Task to complete: Exactly as written, output each of the lines below, with no images.

The input:
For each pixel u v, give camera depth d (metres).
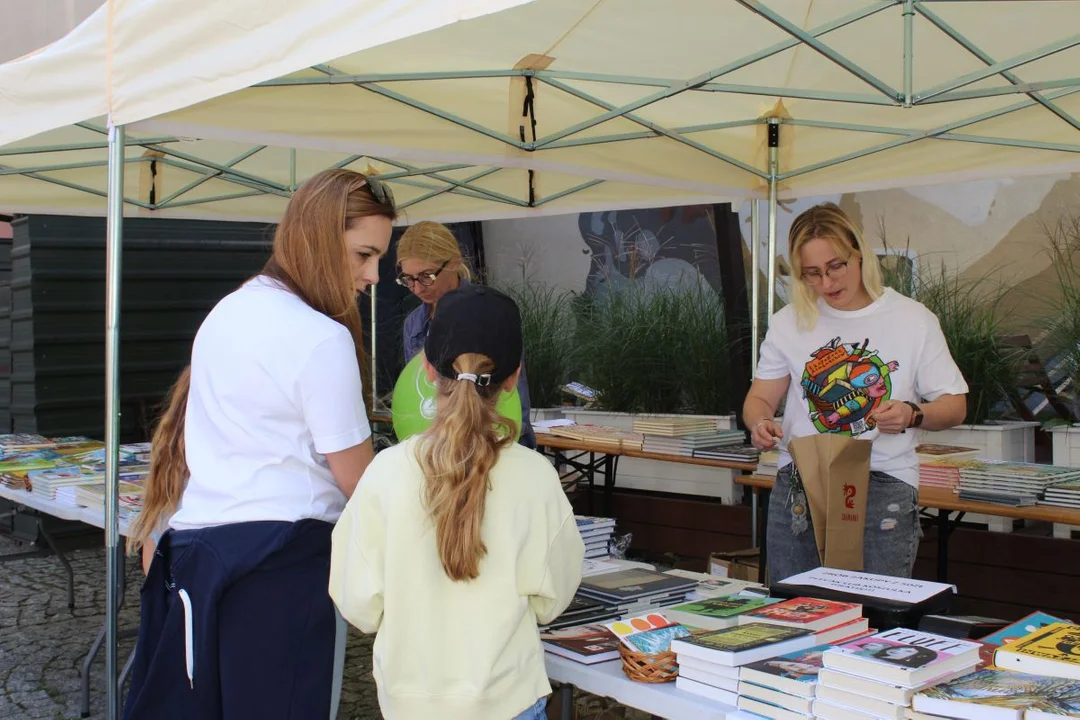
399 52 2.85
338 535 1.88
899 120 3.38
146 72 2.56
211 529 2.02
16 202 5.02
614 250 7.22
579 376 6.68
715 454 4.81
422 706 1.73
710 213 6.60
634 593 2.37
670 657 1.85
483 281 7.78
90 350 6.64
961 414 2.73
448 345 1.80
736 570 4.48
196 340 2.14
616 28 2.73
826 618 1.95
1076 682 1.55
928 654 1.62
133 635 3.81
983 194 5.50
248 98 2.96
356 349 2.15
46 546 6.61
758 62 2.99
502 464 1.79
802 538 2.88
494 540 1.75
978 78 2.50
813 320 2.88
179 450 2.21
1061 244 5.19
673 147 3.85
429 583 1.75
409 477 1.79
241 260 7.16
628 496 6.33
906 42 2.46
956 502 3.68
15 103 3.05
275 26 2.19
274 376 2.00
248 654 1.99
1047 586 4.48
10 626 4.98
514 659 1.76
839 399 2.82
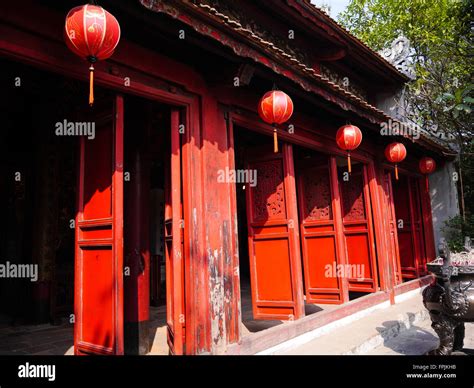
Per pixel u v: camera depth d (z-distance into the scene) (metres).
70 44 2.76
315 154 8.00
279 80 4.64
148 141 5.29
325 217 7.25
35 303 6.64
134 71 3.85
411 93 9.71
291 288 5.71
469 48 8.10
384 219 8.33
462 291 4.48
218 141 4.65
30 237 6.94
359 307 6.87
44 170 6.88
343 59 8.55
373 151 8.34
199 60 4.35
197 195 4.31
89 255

Reply to the task:
For each pixel u v, give camera depth d (metres).
399 52 2.85
338 535 1.88
899 120 3.38
146 72 2.56
211 529 2.02
16 202 5.02
614 250 7.22
579 376 6.68
715 454 4.81
422 706 1.73
710 213 6.60
634 593 2.37
670 657 1.85
483 281 7.78
90 350 6.64
961 414 2.73
448 345 1.80
736 570 4.48
196 340 2.14
616 28 2.73
826 618 1.95
1076 682 1.55
928 654 1.62
133 635 3.81
983 194 5.50
248 98 2.96
356 349 2.15
46 546 6.61
758 62 2.99
502 464 1.79
802 538 2.88
494 540 1.75
978 78 2.50
813 320 2.88
179 450 2.21
1061 244 5.19
673 147 3.85
429 583 1.75
409 477 1.79
241 260 7.16
628 496 6.33
906 42 2.46
956 502 3.68
15 103 3.05
275 26 2.19
274 376 2.00
248 654 1.99
1047 586 4.48
10 626 4.98
514 659 1.76
839 399 2.82
Per pixel u v: camera depth d (z-distance into the scene) (metres).
70 44 2.76
315 154 8.00
279 80 4.64
148 141 5.29
325 217 7.25
35 303 6.64
134 71 3.85
411 93 9.71
291 288 5.71
469 48 8.10
384 219 8.33
462 291 4.48
218 141 4.65
30 237 6.94
359 307 6.87
44 170 6.88
343 59 8.55
373 151 8.34
199 60 4.35
197 195 4.31
89 255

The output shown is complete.